Ammarah Hashmi,Sahibzada Adil Shahzad,Chia-Wen Lin,Yu Tsao,Hsin-Min Wang
2024-05-07
Abstract:The emergence of contemporary deepfakes has attracted significant attention in machine learning research, as artificial intelligence (AI) generated synthetic media increases the incidence of misinterpretation and is difficult to distinguish from genuine content. Currently, machine learning techniques have been extensively studied for automatically detecting deepfakes. However, human perception has been less explored. Malicious deepfakes could ultimately cause public and social problems. Can we humans correctly perceive the authenticity of the content of the videos we watch? The answer is obviously uncertain; therefore, this paper aims to evaluate the human ability to discern deepfake videos through a subjective study. We present our findings by comparing human observers to five state-ofthe-art audiovisual deepfake detection models. To this end, we used gamification concepts to provide 110 participants (55 native English speakers and 55 non-native English speakers) with a webbased platform where they could access a series of 40 videos (20 real and 20 fake) to determine their authenticity. Each participant performed the experiment twice with the same 40 videos in different random orders. The videos are manually selected from the FakeAVCeleb dataset. We found that all AI models performed better than humans when evaluated on the same 40 videos. The study also reveals that while deception is not impossible, humans tend to overestimate their detection capabilities. Our experimental results may help benchmark human versus machine performance, advance forensics analysis, and enable adaptive countermeasures.
Computer Vision and Pattern Recognition,Artificial Intelligence,Computers and Society,Machine Learning,Multimedia
What problem does this paper attempt to address?
The paper aims to explore human perception capabilities regarding audio and video deepfakes.

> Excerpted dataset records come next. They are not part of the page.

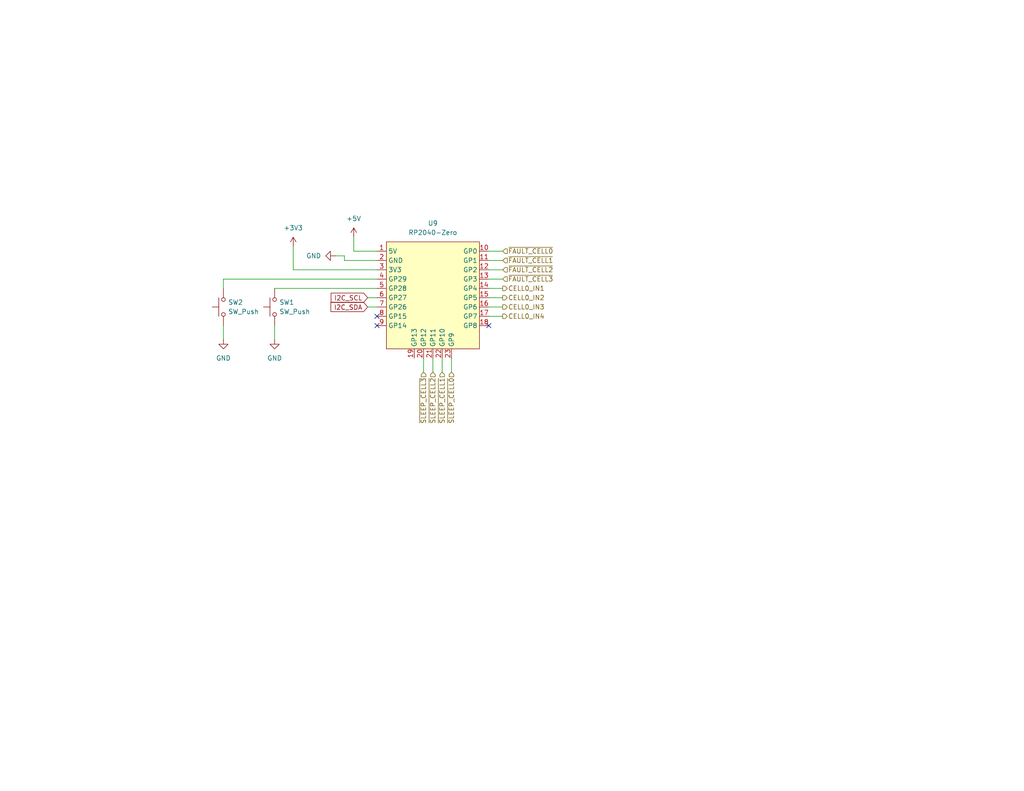
<source format=kicad_sch>
(kicad_sch
	(version 20231120)
	(generator "eeschema")
	(generator_version "8.0")
	(uuid "78a668f9-efd1-4cd5-9734-b4892ef5048d")
	(paper "USLetter")
	
	(no_connect
		(at 102.87 88.9)
		(uuid "94110809-bddb-48b8-ac0b-e653f6bd73b1")
	)
	(no_connect
		(at 102.87 86.36)
		(uuid "9eff8fa6-87ee-4bd7-b068-8c9568bd5450")
	)
	(no_connect
		(at 133.35 88.9)
		(uuid "b44f4571-1691-401b-a30c-6ba653920086")
	)
	(wire
		(pts
			(xy 60.96 76.2) (xy 60.96 78.74)
		)
		(stroke
			(width 0)
			(type default)
		)
		(uuid "0ba0785e-c0ff-4266-b5f0-2b94e80a35e5")
	)
	(wire
		(pts
			(xy 133.35 86.36) (xy 137.16 86.36)
		)
		(stroke
			(width 0)
			(type default)
		)
		(uuid "17c6f756-46ea-425f-b1ac-a704a7bcb32d")
	)
	(wire
		(pts
			(xy 133.35 78.74) (xy 137.16 78.74)
		)
		(stroke
			(width 0)
			(type default)
		)
		(uuid "1b43be00-13f0-4036-8cca-d7746939e140")
	)
	(wire
		(pts
			(xy 133.35 81.28) (xy 137.16 81.28)
		)
		(stroke
			(width 0)
			(type default)
		)
		(uuid "207f24a7-b18f-44f1-ab3e-40d93f827cc8")
	)
	(wire
		(pts
			(xy 96.52 64.77) (xy 96.52 68.58)
		)
		(stroke
			(width 0)
			(type default)
		)
		(uuid "25416871-3390-4248-8052-1c0aae74d2d7")
	)
	(wire
		(pts
			(xy 60.96 88.9) (xy 60.96 92.71)
		)
		(stroke
			(width 0)
			(type default)
		)
		(uuid "28acb5e1-eeb3-4090-95f6-ae02fe73ad90")
	)
	(wire
		(pts
			(xy 133.35 76.2) (xy 137.16 76.2)
		)
		(stroke
			(width 0)
			(type default)
		)
		(uuid "29ef6415-ebc4-47a2-be6c-5255b69a755e")
	)
	(wire
		(pts
			(xy 100.33 83.82) (xy 102.87 83.82)
		)
		(stroke
			(width 0)
			(type default)
		)
		(uuid "2c4a9cf1-1435-436e-a049-e70c8b653a33")
	)
	(wire
		(pts
			(xy 102.87 73.66) (xy 80.01 73.66)
		)
		(stroke
			(width 0)
			(type default)
		)
		(uuid "2d59e21e-349f-4150-a094-d20e4f3cb020")
	)
	(wire
		(pts
			(xy 100.33 81.28) (xy 102.87 81.28)
		)
		(stroke
			(width 0)
			(type default)
		)
		(uuid "2ea704f0-9d66-4feb-88b6-c5bac32f469a")
	)
	(wire
		(pts
			(xy 102.87 76.2) (xy 60.96 76.2)
		)
		(stroke
			(width 0)
			(type default)
		)
		(uuid "3abbc3b8-f0bf-4421-8ab0-a5ca1caebb7f")
	)
	(wire
		(pts
			(xy 120.65 101.6) (xy 120.65 97.79)
		)
		(stroke
			(width 0)
			(type default)
		)
		(uuid "43987c8f-eb51-4438-9e6b-723d8b57405c")
	)
	(wire
		(pts
			(xy 115.57 101.6) (xy 115.57 97.79)
		)
		(stroke
			(width 0)
			(type default)
		)
		(uuid "5b3e6f6d-a98a-49cd-819c-dc7cd3116b8d")
	)
	(wire
		(pts
			(xy 96.52 68.58) (xy 102.87 68.58)
		)
		(stroke
			(width 0)
			(type default)
		)
		(uuid "5fc70410-61bb-4617-adf9-c23b11def180")
	)
	(wire
		(pts
			(xy 133.35 73.66) (xy 137.16 73.66)
		)
		(stroke
			(width 0)
			(type default)
		)
		(uuid "795f8f1d-720b-4698-90db-dbae91c3cfe5")
	)
	(wire
		(pts
			(xy 118.11 101.6) (xy 118.11 97.79)
		)
		(stroke
			(width 0)
			(type default)
		)
		(uuid "85d3cc9c-05b3-480b-abd3-28972b81db8f")
	)
	(wire
		(pts
			(xy 133.35 71.12) (xy 137.16 71.12)
		)
		(stroke
			(width 0)
			(type default)
		)
		(uuid "9d369f4b-a53d-4a23-949f-9540ec985937")
	)
	(wire
		(pts
			(xy 74.93 78.74) (xy 102.87 78.74)
		)
		(stroke
			(width 0)
			(type default)
		)
		(uuid "b5ab696d-7a5a-4ac3-8eff-3a441412b8b4")
	)
	(wire
		(pts
			(xy 74.93 88.9) (xy 74.93 92.71)
		)
		(stroke
			(width 0)
			(type default)
		)
		(uuid "bd1839ce-774e-44bd-a52e-784272685ac8")
	)
	(wire
		(pts
			(xy 102.87 71.12) (xy 93.98 71.12)
		)
		(stroke
			(width 0)
			(type default)
		)
		(uuid "d26687f6-e2e5-482b-8800-9c04c7dc0948")
	)
	(wire
		(pts
			(xy 93.98 71.12) (xy 93.98 69.85)
		)
		(stroke
			(width 0)
			(type default)
		)
		(uuid "d8b498ab-40e3-4ab2-a02e-ef4f9150942d")
	)
	(wire
		(pts
			(xy 133.35 83.82) (xy 137.16 83.82)
		)
		(stroke
			(width 0)
			(type default)
		)
		(uuid "dcaba1f1-fcb6-41b3-8890-80b052a44d9e")
	)
	(wire
		(pts
			(xy 123.19 101.6) (xy 123.19 97.79)
		)
		(stroke
			(width 0)
			(type default)
		)
		(uuid "ec4e746b-cbfa-41fc-856d-a1dbead88473")
	)
	(wire
		(pts
			(xy 93.98 69.85) (xy 91.44 69.85)
		)
		(stroke
			(width 0)
			(type default)
		)
		(uuid "ef2cff88-84a1-46dd-98a7-a56dba610fc5")
	)
	(wire
		(pts
			(xy 80.01 73.66) (xy 80.01 67.31)
		)
		(stroke
			(width 0)
			(type default)
		)
		(uuid "f6b27b17-671d-4765-95a7-0e113dfef6ad")
	)
	(wire
		(pts
			(xy 133.35 68.58) (xy 137.16 68.58)
		)
		(stroke
			(width 0)
			(type default)
		)
		(uuid "fc358255-92e8-4f82-94df-154708a08a85")
	)
	(global_label "I2C_SDA"
		(shape input)
		(at 100.33 83.82 180)
		(fields_autoplaced yes)
		(effects
			(font
				(size 1.27 1.27)
			)
			(justify right)
		)
		(uuid "8b190307-1201-4d48-97d4-d38116057899")
		(property "Intersheetrefs" "${INTERSHEET_REFS}"
			(at 89.7248 83.82 0)
			(effects
				(font
					(size 1.27 1.27)
				)
				(justify right)
				(hide yes)
			)
		)
	)
	(global_label "I2C_SCL"
		(shape input)
		(at 100.33 81.28 180)
		(fields_autoplaced yes)
		(effects
			(font
				(size 1.27 1.27)
			)
			(justify right)
		)
		(uuid "ca010150-9b08-4f59-b340-b1dbf7bd7686")
		(property "Intersheetrefs" "${INTERSHEET_REFS}"
			(at 89.7853 81.28 0)
			(effects
				(font
					(size 1.27 1.27)
				)
				(justify right)
				(hide yes)
			)
		)
	)
	(hierarchical_label "CELL0_IN1"
		(shape output)
		(at 137.16 78.74 0)
		(fields_autoplaced yes)
		(effects
			(font
				(size 1.27 1.27)
			)
			(justify left)
		)
		(uuid "082a8aa8-0548-46ae-91f7-ee36042b8093")
	)
	(hierarchical_label "CELL0_IN2"
		(shape output)
		(at 137.16 81.28 0)
		(fields_autoplaced yes)
		(effects
			(font
				(size 1.27 1.27)
			)
			(justify left)
		)
		(uuid "15145a50-3322-45a5-b660-147b3ea49d0f")
	)
	(hierarchical_label "~{FAULT_CELL0}"
		(shape input)
		(at 137.16 68.58 0)
		(fields_autoplaced yes)
		(effects
			(font
				(size 1.27 1.27)
			)
			(justify left)
		)
		(uuid "5c333a6e-f3b3-497e-acab-9000700afb27")
	)
	(hierarchical_label "CELL0_IN3"
		(shape output)
		(at 137.16 83.82 0)
		(fields_autoplaced yes)
		(effects
			(font
				(size 1.27 1.27)
			)
			(justify left)
		)
		(uuid "6c2083dc-e36d-42f3-b556-d15a1c6cbc90")
	)
	(hierarchical_label "~{SLEEP_CELL0}"
		(shape input)
		(at 123.19 101.6 270)
		(fields_autoplaced yes)
		(effects
			(font
				(size 1.27 1.27)
			)
			(justify right)
		)
		(uuid "81bc156a-1dc6-4340-9129-1137042d84e1")
	)
	(hierarchical_label "CELL0_IN4"
		(shape output)
		(at 137.16 86.36 0)
		(fields_autoplaced yes)
		(effects
			(font
				(size 1.27 1.27)
			)
			(justify left)
		)
		(uuid "969a1926-26cc-4423-a2ee-b60efe11c324")
	)
	(hierarchical_label "~{SLEEP_CELL3}"
		(shape input)
		(at 115.57 101.6 270)
		(fields_autoplaced yes)
		(effects
			(font
				(size 1.27 1.27)
			)
			(justify right)
		)
		(uuid "adc536e0-8b56-440b-b1f2-369ff75fc4ad")
	)
	(hierarchical_label "~{FAULT_CELL2}"
		(shape input)
		(at 137.16 73.66 0)
		(fields_autoplaced yes)
		(effects
			(font
				(size 1.27 1.27)
			)
			(justify left)
		)
		(uuid "b6bd5bb5-0ffb-4595-bdef-5d85a59d15be")
	)
	(hierarchical_label "~{FAULT_CELL1}"
		(shape input)
		(at 137.16 71.12 0)
		(fields_autoplaced yes)
		(effects
			(font
				(size 1.27 1.27)
			)
			(justify left)
		)
		(uuid "c08b99c3-12bf-4aed-ac03-0f4a45950bd3")
	)
	(hierarchical_label "~{SLEEP_CELL1}"
		(shape input)
		(at 120.65 101.6 270)
		(fields_autoplaced yes)
		(effects
			(font
				(size 1.27 1.27)
			)
			(justify right)
		)
		(uuid "cd560044-e558-42c0-8ea7-1363c3b55572")
	)
	(hierarchical_label "~{FAULT_CELL3}"
		(shape input)
		(at 137.16 76.2 0)
		(fields_autoplaced yes)
		(effects
			(font
				(size 1.27 1.27)
			)
			(justify left)
		)
		(uuid "e0be6678-01c6-43b6-924f-b9d502e825fb")
	)
	(hierarchical_label "~{SLEEP_CELL2}"
		(shape input)
		(at 118.11 101.6 270)
		(fields_autoplaced yes)
		(effects
			(font
				(size 1.27 1.27)
			)
			(justify right)
		)
		(uuid "ec5930b5-532f-4684-90f4-ce8893b04f17")
	)
	(symbol
		(lib_id "power:GND")
		(at 60.96 92.71 0)
		(unit 1)
		(exclude_from_sim no)
		(in_bom yes)
		(on_board yes)
		(dnp no)
		(fields_autoplaced yes)
		(uuid "1be1cceb-e31e-49f9-9ec0-0a34f6116a0c")
		(property "Reference" "#PWR076"
			(at 60.96 99.06 0)
			(effects
				(font
					(size 1.27 1.27)
				)
				(hide yes)
			)
		)
		(property "Value" "GND"
			(at 60.96 97.79 0)
			(effects
				(font
					(size 1.27 1.27)
				)
			)
		)
		(property "Footprint" ""
			(at 60.96 92.71 0)
			(effects
				(font
					(size 1.27 1.27)
				)
				(hide yes)
			)
		)
		(property "Datasheet" ""
			(at 60.96 92.71 0)
			(effects
				(font
					(size 1.27 1.27)
				)
				(hide yes)
			)
		)
		(property "Description" "Power symbol creates a global label with name \"GND\" , ground"
			(at 60.96 92.71 0)
			(effects
				(font
					(size 1.27 1.27)
				)
				(hide yes)
			)
		)
		(pin "1"
			(uuid "00ad6181-4168-4426-9a33-3411b62471e3")
		)
		(instances
			(project ""
				(path "/f7fdfeea-4cd4-4338-ad68-f9089a17ed6f/f44c903d-2365-4758-aca6-5117133a8846"
					(reference "#PWR076")
					(unit 1)
				)
			)
		)
	)
	(symbol
		(lib_id "power:GND")
		(at 91.44 69.85 270)
		(unit 1)
		(exclude_from_sim no)
		(in_bom yes)
		(on_board yes)
		(dnp no)
		(fields_autoplaced yes)
		(uuid "44b658fb-795e-4ca6-a491-1d982a0e2148")
		(property "Reference" "#PWR074"
			(at 85.09 69.85 0)
			(effects
				(font
					(size 1.27 1.27)
				)
				(hide yes)
			)
		)
		(property "Value" "GND"
			(at 87.63 69.8499 90)
			(effects
				(font
					(size 1.27 1.27)
				)
				(justify right)
			)
		)
		(property "Footprint" ""
			(at 91.44 69.85 0)
			(effects
				(font
					(size 1.27 1.27)
				)
				(hide yes)
			)
		)
		(property "Datasheet" ""
			(at 91.44 69.85 0)
			(effects
				(font
					(size 1.27 1.27)
				)
				(hide yes)
			)
		)
		(property "Description" "Power symbol creates a global label with name \"GND\" , ground"
			(at 91.44 69.85 0)
			(effects
				(font
					(size 1.27 1.27)
				)
				(hide yes)
			)
		)
		(pin "1"
			(uuid "0c6937da-0385-4184-b1fb-bdb9979d7c4b")
		)
		(instances
			(project ""
				(path "/f7fdfeea-4cd4-4338-ad68-f9089a17ed6f/f44c903d-2365-4758-aca6-5117133a8846"
					(reference "#PWR074")
					(unit 1)
				)
			)
		)
	)
	(symbol
		(lib_id "00-lib-symbols:RP2040-Zero")
		(at 118.11 73.66 0)
		(unit 1)
		(exclude_from_sim no)
		(in_bom yes)
		(on_board yes)
		(dnp no)
		(fields_autoplaced yes)
		(uuid "4a94012d-c17f-4774-8b6a-e1d4e1f4173c")
		(property "Reference" "U9"
			(at 118.11 60.96 0)
			(effects
				(font
					(size 1.27 1.27)
				)
			)
		)
		(property "Value" "RP2040-Zero"
			(at 118.11 63.5 0)
			(effects
				(font
					(size 1.27 1.27)
				)
			)
		)
		(property "Footprint" "00-lib-footprints:RP2040 Zero"
			(at 115.57 57.658 0)
			(effects
				(font
					(size 1.27 1.27)
				)
				(hide yes)
			)
		)
		(property "Datasheet" ""
			(at 113.03 73.66 0)
			(effects
				(font
					(size 1.27 1.27)
				)
				(hide yes)
			)
		)
		(property "Description" ""
			(at 118.11 73.66 0)
			(effects
				(font
					(size 1.27 1.27)
				)
				(hide yes)
			)
		)
		(property "Source" "https://github.com/dj505/RP2040-Zero-KiCAD"
			(at 117.602 60.96 0)
			(effects
				(font
					(size 1.27 1.27)
				)
				(hide yes)
			)
		)
		(pin "8"
			(uuid "23399e90-3adc-435b-8c34-1229263b654a")
		)
		(pin "20"
			(uuid "661fb45b-5aad-470f-a0ed-5618e902d51f")
		)
		(pin "2"
			(uuid "e58855ec-6709-430d-b5fd-cd718c46e77a")
		)
		(pin "3"
			(uuid "5d5672cb-0f8d-4f37-b5f7-b6395826283d")
		)
		(pin "15"
			(uuid "d2198e92-62e3-458c-ae9e-72cd0d19113a")
		)
		(pin "21"
			(uuid "01de28d7-57d1-4351-9a22-a8de908539a2")
		)
		(pin "10"
			(uuid "a92f5312-a36b-4b2b-b018-8117d60580df")
		)
		(pin "1"
			(uuid "a386de1b-9472-4c49-8bf2-0bb4f891a977")
		)
		(pin "16"
			(uuid "4c3a7bcf-17c5-4311-aac8-f3b5b11d8751")
		)
		(pin "11"
			(uuid "784ab570-5764-4a9f-afbe-c116b80fa1eb")
		)
		(pin "18"
			(uuid "81492755-8053-407b-b081-a5cb1f1ccf1e")
		)
		(pin "5"
			(uuid "223cbd17-4e2b-4578-bfca-5f5ab7e9e5c7")
		)
		(pin "4"
			(uuid "034d6ee4-929e-40c6-8dc8-ae170eb400c7")
		)
		(pin "22"
			(uuid "568971f3-7050-416b-9d62-a06a5b6baa3c")
		)
		(pin "9"
			(uuid "aaf48f47-983b-42cb-b2d3-cac0ae055b40")
		)
		(pin "17"
			(uuid "3efb4e53-0321-425c-91d7-9173c3dec279")
		)
		(pin "14"
			(uuid "806ca5ae-c692-4988-91d8-1c8785f87a62")
		)
		(pin "13"
			(uuid "9b6f2476-c2f4-4ba4-a49e-574e2dc41122")
		)
		(pin "12"
			(uuid "64b91ac4-2ac3-4a05-a4ab-4179b8ab5af7")
		)
		(pin "6"
			(uuid "f28e5d06-d730-44dc-ba09-f860f7ada861")
		)
		(pin "19"
			(uuid "86064ea0-be2b-4395-a6b7-52925e3453cd")
		)
		(pin "23"
			(uuid "6283f973-7949-4ee4-8fa2-e638d04356d9")
		)
		(pin "7"
			(uuid "9889f270-292c-4aa0-a835-3717e3378909")
		)
		(instances
			(project ""
				(path "/f7fdfeea-4cd4-4338-ad68-f9089a17ed6f/f44c903d-2365-4758-aca6-5117133a8846"
					(reference "U9")
					(unit 1)
				)
			)
		)
	)
	(symbol
		(lib_id "Switch:SW_Push")
		(at 60.96 83.82 90)
		(unit 1)
		(exclude_from_sim no)
		(in_bom yes)
		(on_board yes)
		(dnp no)
		(fields_autoplaced yes)
		(uuid "628a9e23-4745-455b-9b07-4b749d44d5a9")
		(property "Reference" "SW2"
			(at 62.23 82.5499 90)
			(effects
				(font
					(size 1.27 1.27)
				)
				(justify right)
			)
		)
		(property "Value" "SW_Push"
			(at 62.23 85.0899 90)
			(effects
				(font
					(size 1.27 1.27)
				)
				(justify right)
			)
		)
		(property "Footprint" "Button_Switch_THT:SW_PUSH_6mm"
			(at 55.88 83.82 0)
			(effects
				(font
					(size 1.27 1.27)
				)
				(hide yes)
			)
		)
		(property "Datasheet" "~"
			(at 55.88 83.82 0)
			(effects
				(font
					(size 1.27 1.27)
				)
				(hide yes)
			)
		)
		(property "Description" "Push button switch, generic, two pins"
			(at 60.96 83.82 0)
			(effects
				(font
					(size 1.27 1.27)
				)
				(hide yes)
			)
		)
		(pin "2"
			(uuid "9fdec462-7550-446b-8f22-71670cf17b77")
		)
		(pin "1"
			(uuid "81c6ed54-1261-46f8-a274-4775f187e946")
		)
		(instances
			(project "Braille-Pogo-Frame"
				(path "/f7fdfeea-4cd4-4338-ad68-f9089a17ed6f/f44c903d-2365-4758-aca6-5117133a8846"
					(reference "SW2")
					(unit 1)
				)
			)
		)
	)
	(symbol
		(lib_id "power:GND")
		(at 74.93 92.71 0)
		(unit 1)
		(exclude_from_sim no)
		(in_bom yes)
		(on_board yes)
		(dnp no)
		(fields_autoplaced yes)
		(uuid "bd3ad4cc-c687-493a-8739-38231420fc8d")
		(property "Reference" "#PWR077"
			(at 74.93 99.06 0)
			(effects
				(font
					(size 1.27 1.27)
				)
				(hide yes)
			)
		)
		(property "Value" "GND"
			(at 74.93 97.79 0)
			(effects
				(font
					(size 1.27 1.27)
				)
			)
		)
		(property "Footprint" ""
			(at 74.93 92.71 0)
			(effects
				(font
					(size 1.27 1.27)
				)
				(hide yes)
			)
		)
		(property "Datasheet" ""
			(at 74.93 92.71 0)
			(effects
				(font
					(size 1.27 1.27)
				)
				(hide yes)
			)
		)
		(property "Description" "Power symbol creates a global label with name \"GND\" , ground"
			(at 74.93 92.71 0)
			(effects
				(font
					(size 1.27 1.27)
				)
				(hide yes)
			)
		)
		(pin "1"
			(uuid "c03c45a4-5a24-4791-8067-84378d7623cf")
		)
		(instances
			(project "Braille-Pogo-Frame"
				(path "/f7fdfeea-4cd4-4338-ad68-f9089a17ed6f/f44c903d-2365-4758-aca6-5117133a8846"
					(reference "#PWR077")
					(unit 1)
				)
			)
		)
	)
	(symbol
		(lib_id "power:+3V3")
		(at 80.01 67.31 0)
		(unit 1)
		(exclude_from_sim no)
		(in_bom yes)
		(on_board yes)
		(dnp no)
		(fields_autoplaced yes)
		(uuid "cbbe16b6-b30e-4d2a-a713-355d9f8629ec")
		(property "Reference" "#PWR075"
			(at 80.01 71.12 0)
			(effects
				(font
					(size 1.27 1.27)
				)
				(hide yes)
			)
		)
		(property "Value" "+3V3"
			(at 80.01 62.23 0)
			(effects
				(font
					(size 1.27 1.27)
				)
			)
		)
		(property "Footprint" ""
			(at 80.01 67.31 0)
			(effects
				(font
					(size 1.27 1.27)
				)
				(hide yes)
			)
		)
		(property "Datasheet" ""
			(at 80.01 67.31 0)
			(effects
				(font
					(size 1.27 1.27)
				)
				(hide yes)
			)
		)
		(property "Description" "Power symbol creates a global label with name \"+3V3\""
			(at 80.01 67.31 0)
			(effects
				(font
					(size 1.27 1.27)
				)
				(hide yes)
			)
		)
		(pin "1"
			(uuid "15c2fae2-c33c-48b5-bdd4-942aa70b4250")
		)
		(instances
			(project ""
				(path "/f7fdfeea-4cd4-4338-ad68-f9089a17ed6f/f44c903d-2365-4758-aca6-5117133a8846"
					(reference "#PWR075")
					(unit 1)
				)
			)
		)
	)
	(symbol
		(lib_id "power:+5V")
		(at 96.52 64.77 0)
		(unit 1)
		(exclude_from_sim no)
		(in_bom yes)
		(on_board yes)
		(dnp no)
		(fields_autoplaced yes)
		(uuid "dad01580-46af-408b-809f-eae06c4482cd")
		(property "Reference" "#PWR073"
			(at 96.52 68.58 0)
			(effects
				(font
					(size 1.27 1.27)
				)
				(hide yes)
			)
		)
		(property "Value" "+5V"
			(at 96.52 59.69 0)
			(effects
				(font
					(size 1.27 1.27)
				)
			)
		)
		(property "Footprint" ""
			(at 96.52 64.77 0)
			(effects
				(font
					(size 1.27 1.27)
				)
				(hide yes)
			)
		)
		(property "Datasheet" ""
			(at 96.52 64.77 0)
			(effects
				(font
					(size 1.27 1.27)
				)
				(hide yes)
			)
		)
		(property "Description" "Power symbol creates a global label with name \"+5V\""
			(at 96.52 64.77 0)
			(effects
				(font
					(size 1.27 1.27)
				)
				(hide yes)
			)
		)
		(pin "1"
			(uuid "3d3787d5-426e-4c42-9605-d55bb2cc49e6")
		)
		(instances
			(project ""
				(path "/f7fdfeea-4cd4-4338-ad68-f9089a17ed6f/f44c903d-2365-4758-aca6-5117133a8846"
					(reference "#PWR073")
					(unit 1)
				)
			)
		)
	)
	(symbol
		(lib_id "Switch:SW_Push")
		(at 74.93 83.82 90)
		(unit 1)
		(exclude_from_sim no)
		(in_bom yes)
		(on_board yes)
		(dnp no)
		(fields_autoplaced yes)
		(uuid "ecf2d129-1462-4a14-8dfb-c3139bcf2d35")
		(property "Reference" "SW1"
			(at 76.2 82.5499 90)
			(effects
				(font
					(size 1.27 1.27)
				)
				(justify right)
			)
		)
		(property "Value" "SW_Push"
			(at 76.2 85.0899 90)
			(effects
				(font
					(size 1.27 1.27)
				)
				(justify right)
			)
		)
		(property "Footprint" "Button_Switch_THT:SW_PUSH_6mm"
			(at 69.85 83.82 0)
			(effects
				(font
					(size 1.27 1.27)
				)
				(hide yes)
			)
		)
		(property "Datasheet" "~"
			(at 69.85 83.82 0)
			(effects
				(font
					(size 1.27 1.27)
				)
				(hide yes)
			)
		)
		(property "Description" "Push button switch, generic, two pins"
			(at 74.93 83.82 0)
			(effects
				(font
					(size 1.27 1.27)
				)
				(hide yes)
			)
		)
		(pin "2"
			(uuid "d73a22ab-8bfa-4d1f-bcb1-11c80de3b754")
		)
		(pin "1"
			(uuid "23bf76b0-106e-4bc8-bab3-4365a69ee962")
		)
		(instances
			(project ""
				(path "/f7fdfeea-4cd4-4338-ad68-f9089a17ed6f/f44c903d-2365-4758-aca6-5117133a8846"
					(reference "SW1")
					(unit 1)
				)
			)
		)
	)
)

</source>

With the advancement of artificial intelligence technology, deepfake content is becoming increasingly difficult to distinguish from real content. This not only poses potential threats to individuals and society but also challenges existing information security and media trust. Although there is currently a significant amount of research focused on the automatic detection of deepfakes, there is relatively little research on how humans perceive these fake contents. To fill this research gap, this paper evaluates human ability to identify audio and video deepfakes through a subjective experiment. Specifically, the researchers designed an online platform and invited 110 participants (including 55 native English speakers and 55 non-native English speakers) to watch a series of videos containing both real and fake content and judge their authenticity. Each participant needed to complete two tests, watching 40 videos each time (20 real videos and 20 fake videos), to assess their consistency and accuracy. Additionally, the study compared the performance of five state-of-the-art audio and video deepfake detection models to contrast the differences between human and machine performance in this task. The main findings of the study include: - Participants were able to distinguish real videos from deepfake videos at a level above random chance. - Human observers performed worse than the most advanced AI algorithms in identifying deepfake videos. - Participants had difficulty recognizing specific forms of manipulation (such as audio or video). - The study also explored the impact of factors such as participants' age, native language, and technical proficiency on their ability to identify deepfake videos. Through this research, the authors hope to provide valuable insights for improving cybersecurity measures, advancing forensic analysis, and developing strategies to combat deepfakes.